[[ Dataset extract open ]]
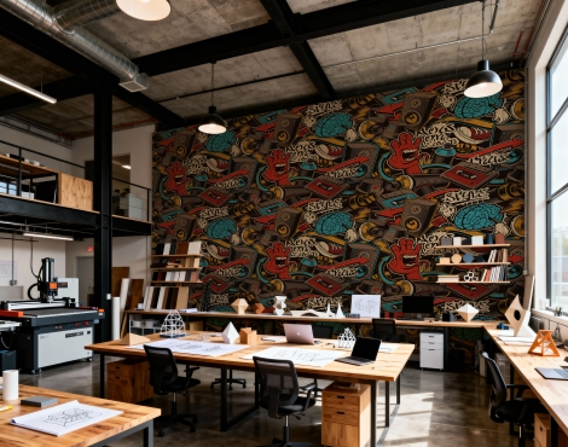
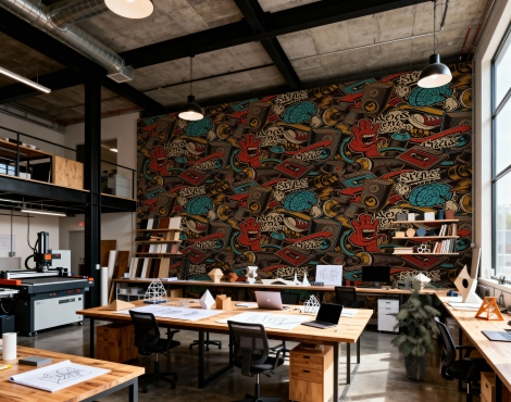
+ indoor plant [386,275,441,381]
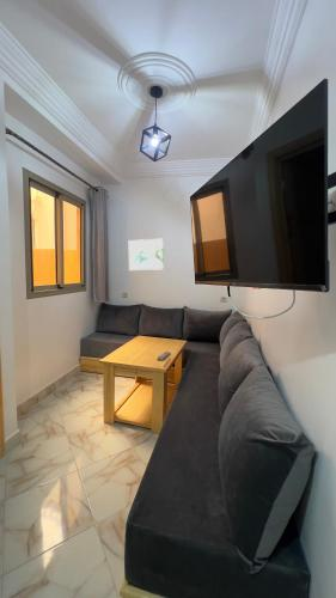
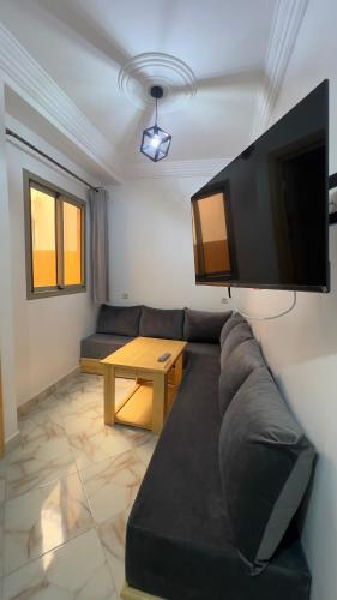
- wall art [128,238,165,271]
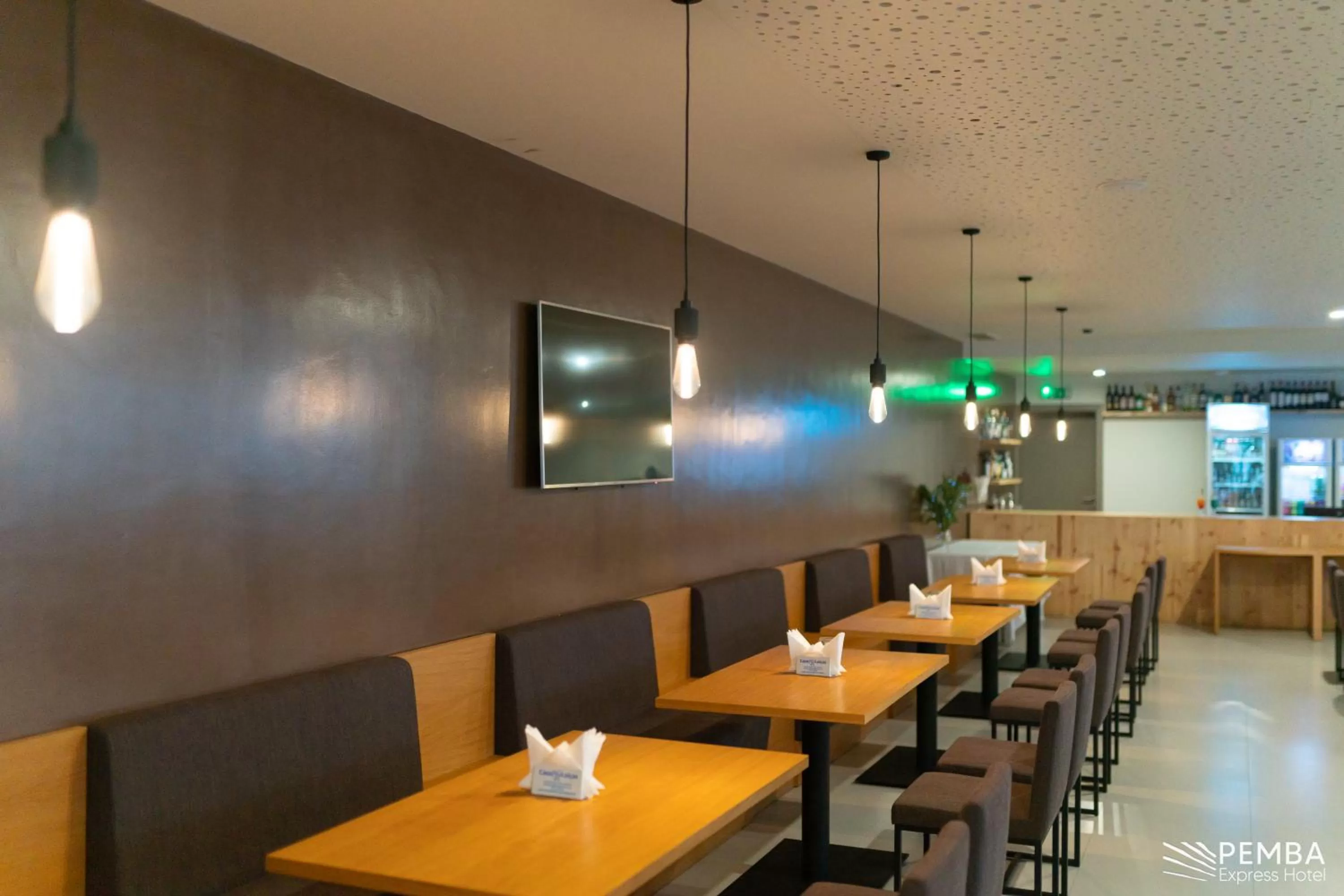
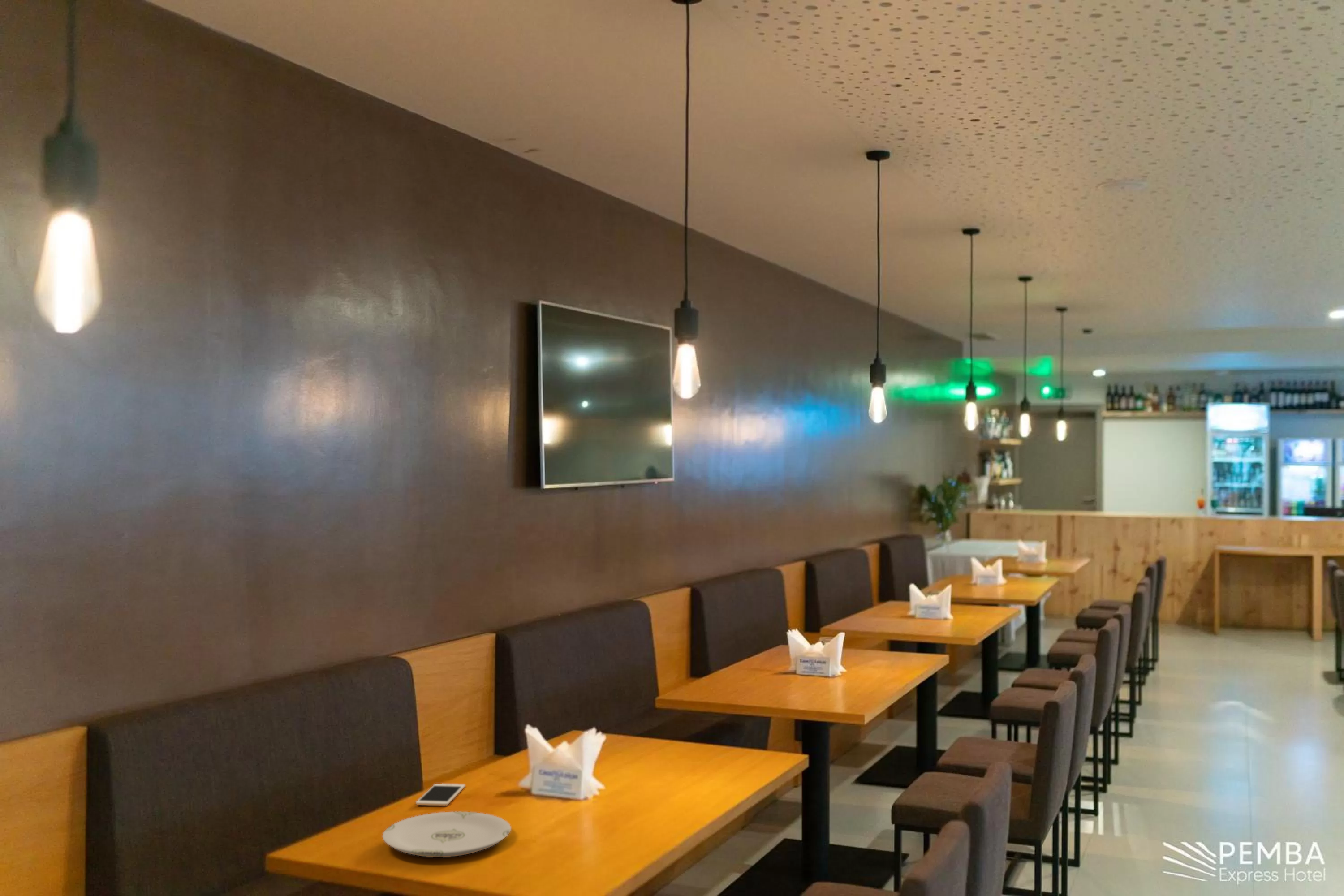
+ cell phone [415,783,465,806]
+ plate [382,811,511,858]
[[ Dataset extract closed ]]
> _Requirement_: Return only the lines from the one that contains "- wall art [128,238,165,271]" through the closing line of the data, inclusive, reproduced exactly and with every picture left out.

> _Output_:
- wall art [128,238,165,271]
+ cell phone [415,783,465,806]
+ plate [382,811,511,858]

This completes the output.